To conclude this chapter, the study of savage and barbaric religions seems to yield the following facts:—

1. Low savages. No regular chiefs. Great beings, not in receipt of sacrifice, sanctioning morality. Ghosts are not worshipped, though believed in. Polytheism, departmental gods and gods of heaven, earth, sky and so forth, have not been developed or are not found.

2. Barbaric races. Aristocratic or monarchic. Ghosts are worshipped and receive sacrifice. Polytheistic gods are in renown and receive sacrifice. There is usually a supreme Maker who is, in some cases, moral, in others otiose. In only one or two known cases (as in that of the Polynesian Taaroa) is he in receipt of sacrifice.

3. Barbaric races. (Zulus, monarchic with Unkulunkulu; some Algonquins (feebly aristocratic) with Atahocan). Religion is mainly ancestor worship or vague spirit worship; ghosts are propitiated with food. There are traces of an original divine being whose name is becoming obsolescent and a matter of jest.

4. Early civilisations. Monarchic or aristocratic. (Greece, Egypt, India, Peru, Mexico.) Polytheism. One god tends to be supreme. Religiously regarded, gods are moral; in myth are the reverse. Gods are in receipt of sacrifice. Heavenly society is modelled on that of men, monarchic or aristocratic. Philosophic thought tends towards belief in one pure god, who may be named Zeus, in Greece.

5. The religion of Israel.
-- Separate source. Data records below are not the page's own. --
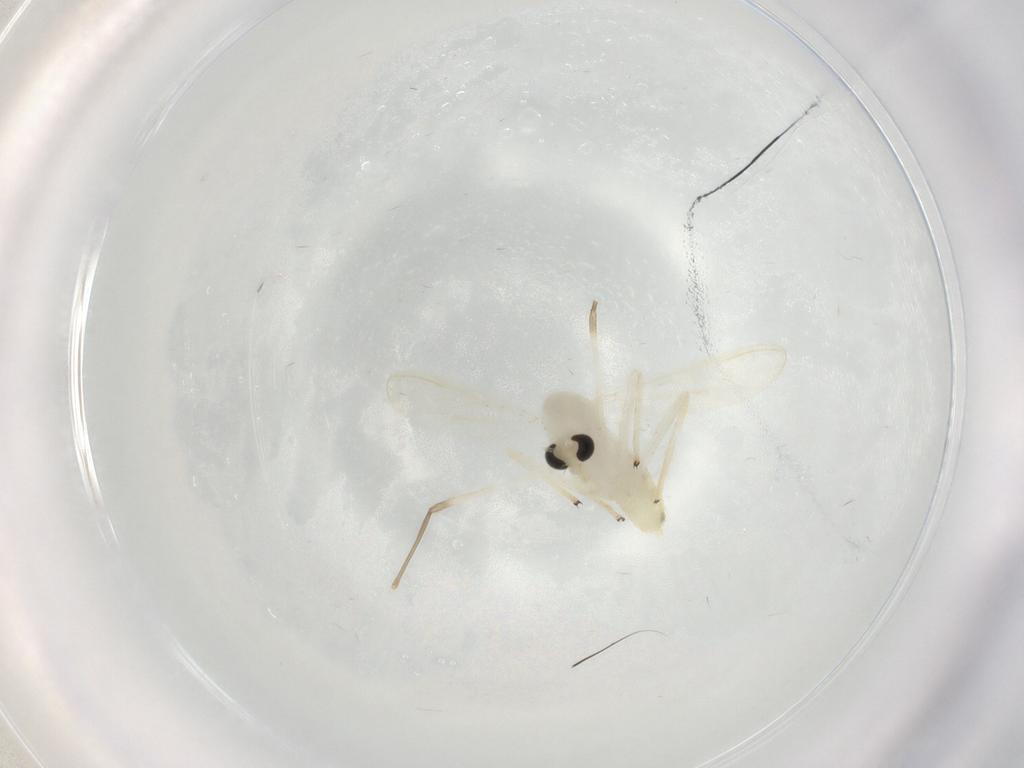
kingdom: Animalia
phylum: Arthropoda
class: Insecta
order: Diptera
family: Chironomidae
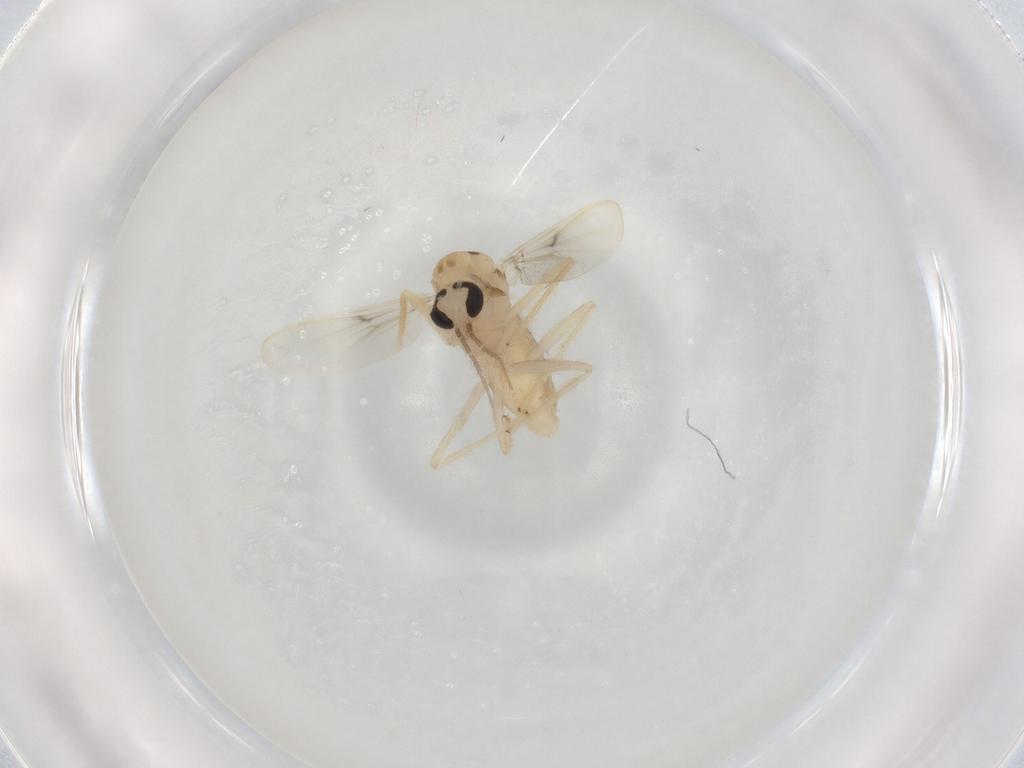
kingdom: Animalia
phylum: Arthropoda
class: Insecta
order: Diptera
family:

Probably a revival and purification of the old conception of a moral, beneficent creator, whose creed had been involved in sacrifice and anthropomorphic myth.

In all the stages thus roughly sketched, myths of the lowest sort prevail, except in the records of the last stage, where the documents have been edited by earnest monotheists.

If this theory be approximately correct, man's earliest religious ideas may very well have consisted, in a sense, of dependence on a supreme moral being who, when attempts were made by savages to describe the modus of his working, became involved in the fancies of mythology. How this belief in such a being arose we have no evidence to prove. We make no hint at a sensus numinis, or direct revelation.

While offering no hypothesis of the origin of belief in a moral creator we may present a suggestion. Mr. Darwin says about early man: "The same high mental faculties which first led man to believe in unseen spiritual agencies, then in fetichism, polytheism and ultimately monotheism, would infallibly lead him, so long as his reasoning powers remained poorly developed, to various strange superstitions and customs".(1) Now, accepting Mr. Darwin's theory that early man had "high mental faculties," the conception of a Maker of things does not seem beyond his grasp. Man himself made plenty of things, and could probably conceive of a being who made the world and the objects in it. "Certainly there must be some Being who made all these things. He must be very good too," said an Eskimo to a missionary.(2) The goodness is inferred by the Eskimo from his own contentment with "the things which are made".(3)

(1) Darwin, Descent of Man, i. p. 66.